Белосельцев был поражен. Прорицатель своей путаной речью угадал его, Белосельцева. Назвал Избранника. Ясновидящим оком разглядел за кремлевскими стенами царский зал, бесстыдное пиршество. Избранника, бесшумно явившегося на совет нечестивых. Легкое дыхание света над его бровями и лбом. Встреча с блаженным была не случайной, она входила в загадочный замысел, где ему, Белосельцеву, выпадала неотвратимая роль. Их связь была путана и невнятна, как и сами речения, где лишь смутно угадывались контуры древней религии. И хотелось запомнить, записать речения, чтобы позже, в тиши кабинета, обложившись томами книг, орнаментами древних культур, оттисками наскальных рисунков, берегинями вологодских холстов, расшифровать туманную суть. Раскрыть вероучение.

– Русский рай есть Победа… Победа есть Бог… Жуков есть Бог Победы… Если ты есть Победа, тебе и молюсь… На станции «Баррикадная» многие ходят, которых в живых нет… Пойди и поймешь… А теперь помолчим… Солнышко спать ложится…

Круглое солнце касалось воды. Словно огромная таблетка красного стрептоцида растворялась в реке. Остров был малиновый. Затонувшая баржа потемнела, казалась фиолетовой. Низко над водой, бесшумные, как красные стрелки, пролетели утки. Белосельцев поднялся с бревна, простился с умолкнувшим, не ответившим на поклон Николаем Николаевичем, махнул рукой парню в косынке и пустырями, мимо складов и гаражей, уже в сумерках, вышел к метро.

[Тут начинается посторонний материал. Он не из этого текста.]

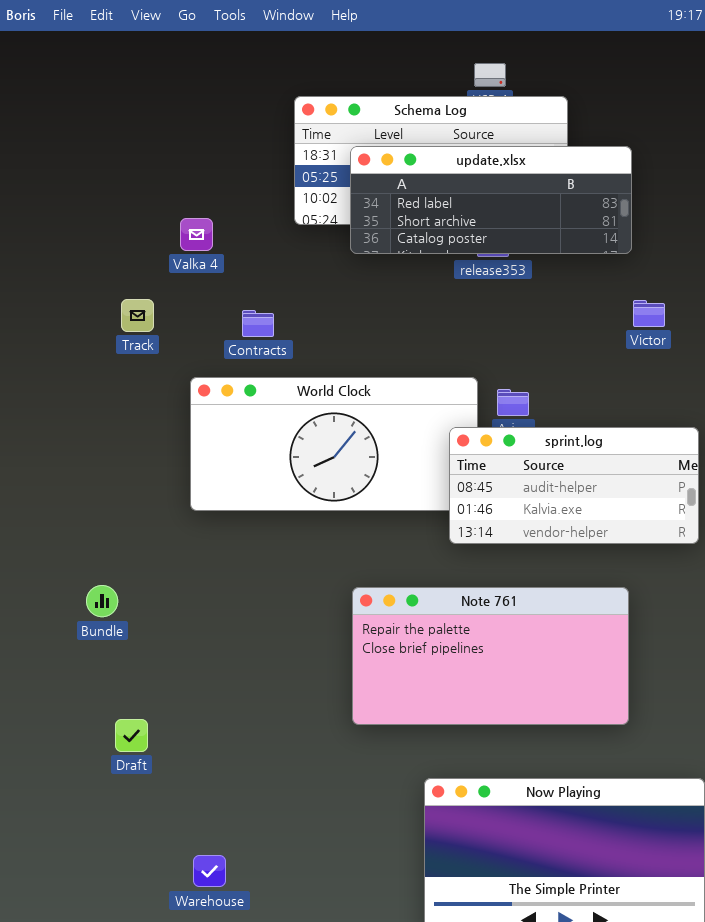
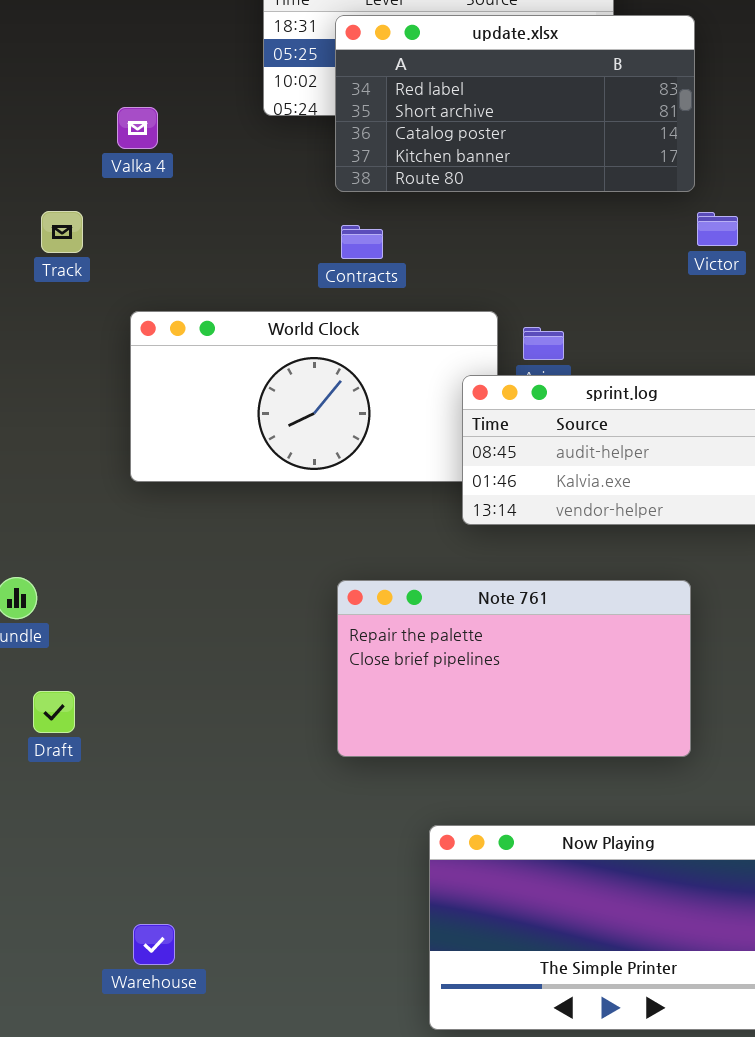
update.xlsx: [350,146,632,254] -> [335,15,695,192], resized
Contracts: [242,310,274,337] -> [341,225,383,259], moved
Draft: [115,719,148,752] -> [33,691,75,733], moved

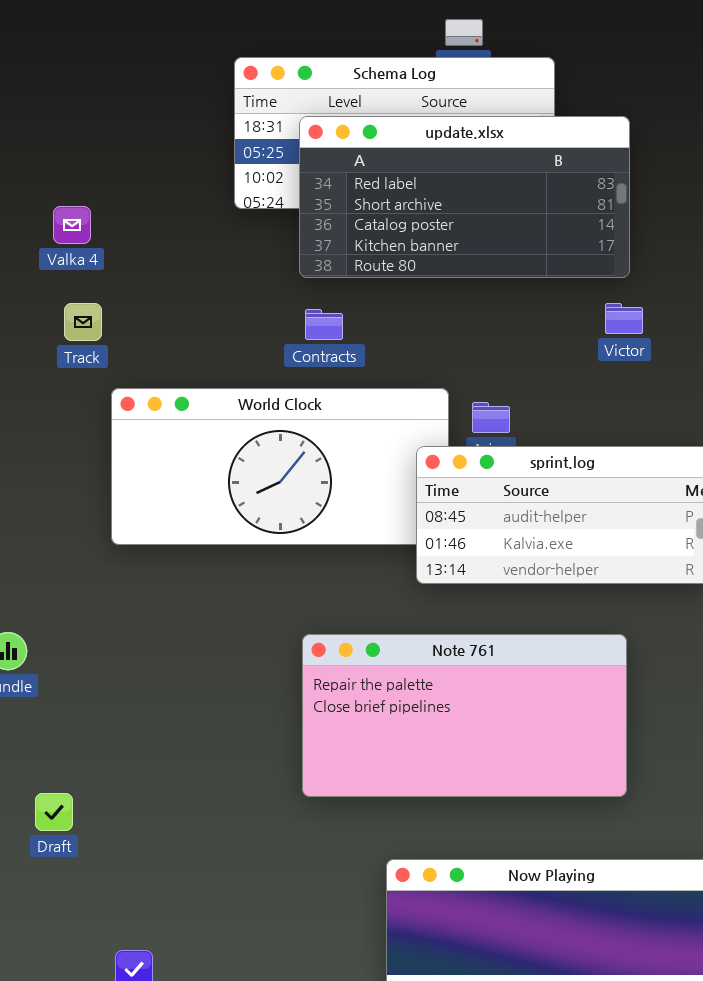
Valka 4: [117,107,158,149] -> [53,206,91,244], moved
Track: [41,211,83,253] -> [64,303,102,341], moved
Victor: [697,212,738,246] -> [605,303,643,334], moved
Draft: [33,691,75,733] -> [35,793,73,831], moved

На углу многоэтажного дома, под уличным фонарем, стоял джип. Дверцы были раскрыты, и молодой усатый кавказец в кожаной куртке, с крутыми плечами, подсаживал в машину ребятишек, тех, что недавно веселились и брызгались у гаража. Девочки были в коротеньких юбках, на высоких каблуках, с обнаженными хрупкими руками. Их лица были покрыты гримом, глаза подведены, губы в яркой помаде. Чубатый мальчик был причесан на пробор, волосы блестели от бриолина. Он был облачен в темный сюртучок и бабочку, был похож на маленького пианиста, выступающего на музыкальных конкурсах. Чеченец подсаживал их в машину, посмеивался, легонько подшлепывал. В глубине машины сидели еще двое, в кожаных куртках, такие же смуглые и усатые. Они принимали девочек себе на колени.

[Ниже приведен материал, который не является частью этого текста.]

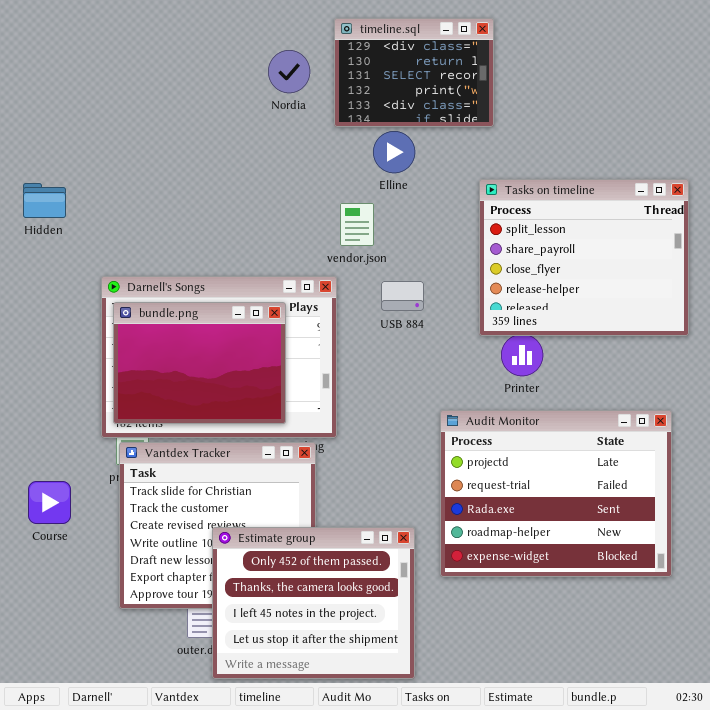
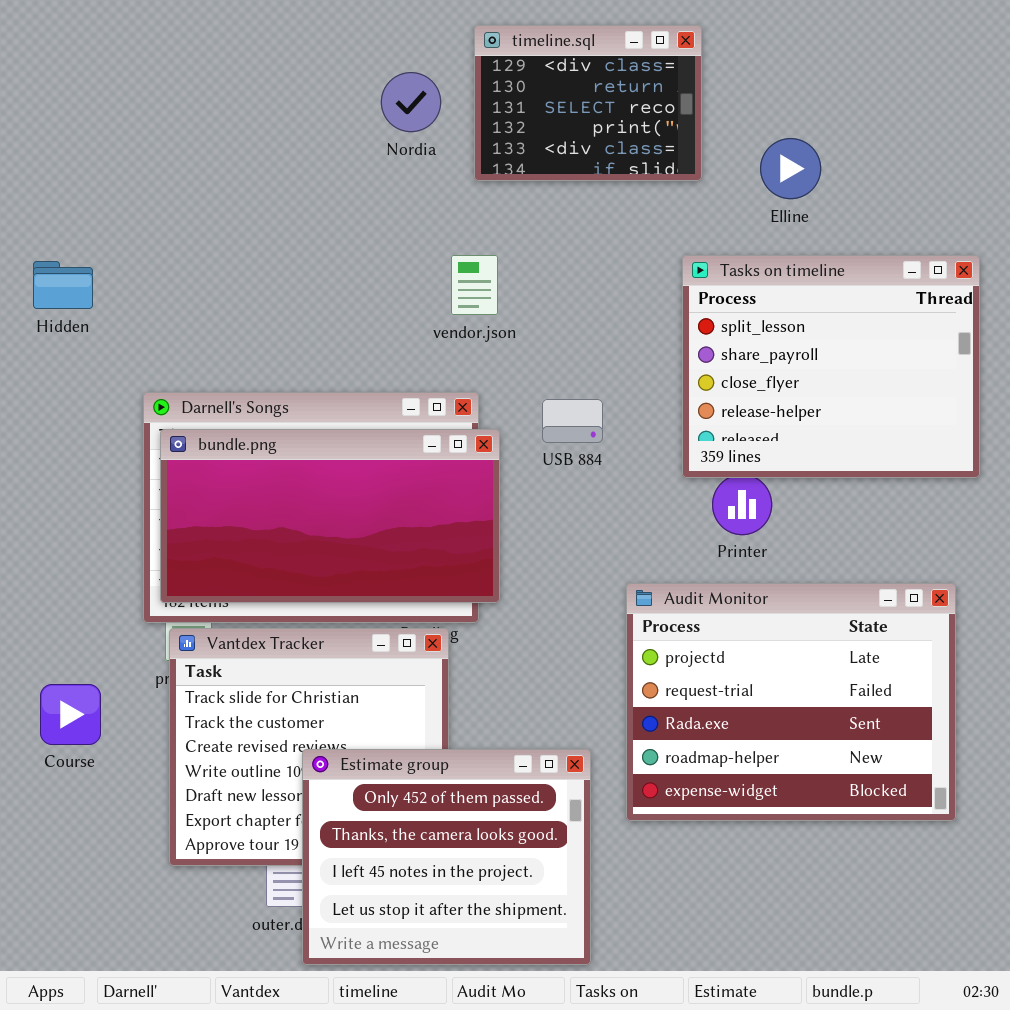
Elline: [373,131,415,173] -> [760,138,821,199], moved
vendor.json: [340,203,374,246] -> [451,255,498,315], moved
bundle.png: [113,302,286,424] -> [160,429,500,603], resized

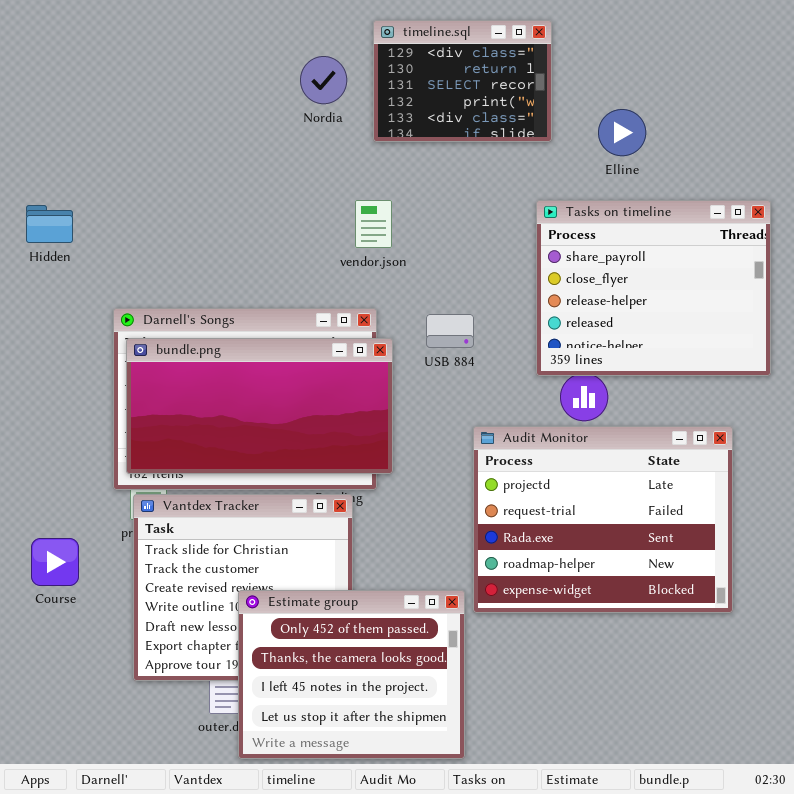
Tasks on timeline: [682,255,980,478] -> [536,200,771,376], scrolled down 1 row
Audit Monitor: [626,583,956,821] -> [473,426,733,613], moved

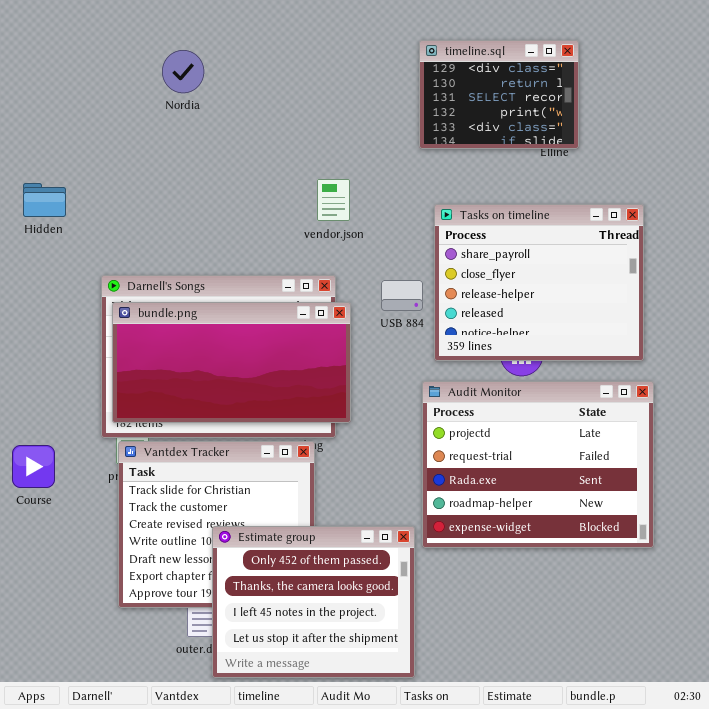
timeline.sql: [373,20,552,142] -> [419,40,579,149], moved
Nordia: [300,56,347,104] -> [162,50,204,93], moved
Tasks on timeline: [536,200,771,376] -> [434,204,644,361], moved
Course: [31,538,79,586] -> [12,445,55,488], moved

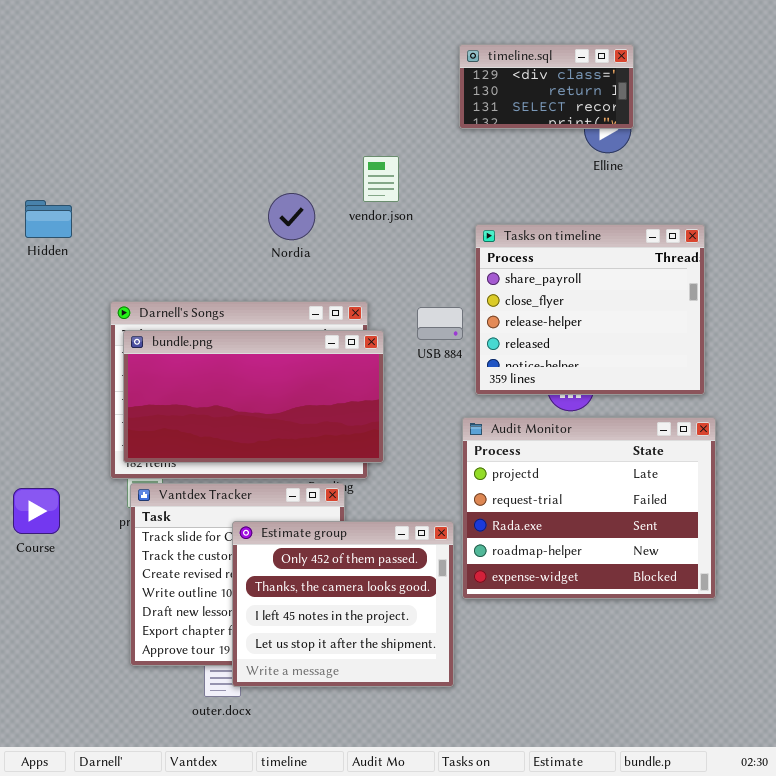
timeline.sql: [419,40,579,149] -> [459,44,634,129], resized
Nordia: [162,50,204,93] -> [268,193,315,240], moved
vendor.json: [317,179,350,221] -> [363,156,399,202], moved
Estimate group: [212,526,415,678] -> [232,521,454,687], moved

Джип укатил, влажно помигивая хвостовыми огнями. Белосельцев смотрел вслед, испытывая такую боль, словно напоролся грудью на железный штырь, и теперь остроконечная дыра заполнялась хлюпающей кровью. Ненависть его была столь велика, что уличные фонари в его глазах увеличились и стали лиловыми.

Глава седьмая

Он ехал в метро, вспоминая разговор с Николаем Николаевичем, пытаясь уразуметь смысл учения. Словно с древнего наречия, на котором когда-то изъяснялись мудрецы и кудесники, Белосельцев делал перевод на современный язык, за обилием дробных, избыточных слов переставший выражать глубинные мысли. Он вдруг вспомнил наказ прорицателя посетить станцию «Баррикадная». Невзирая на усталость, изменил маршрут и, пересаживаясь с поезда на поезд, отправился на указанное место.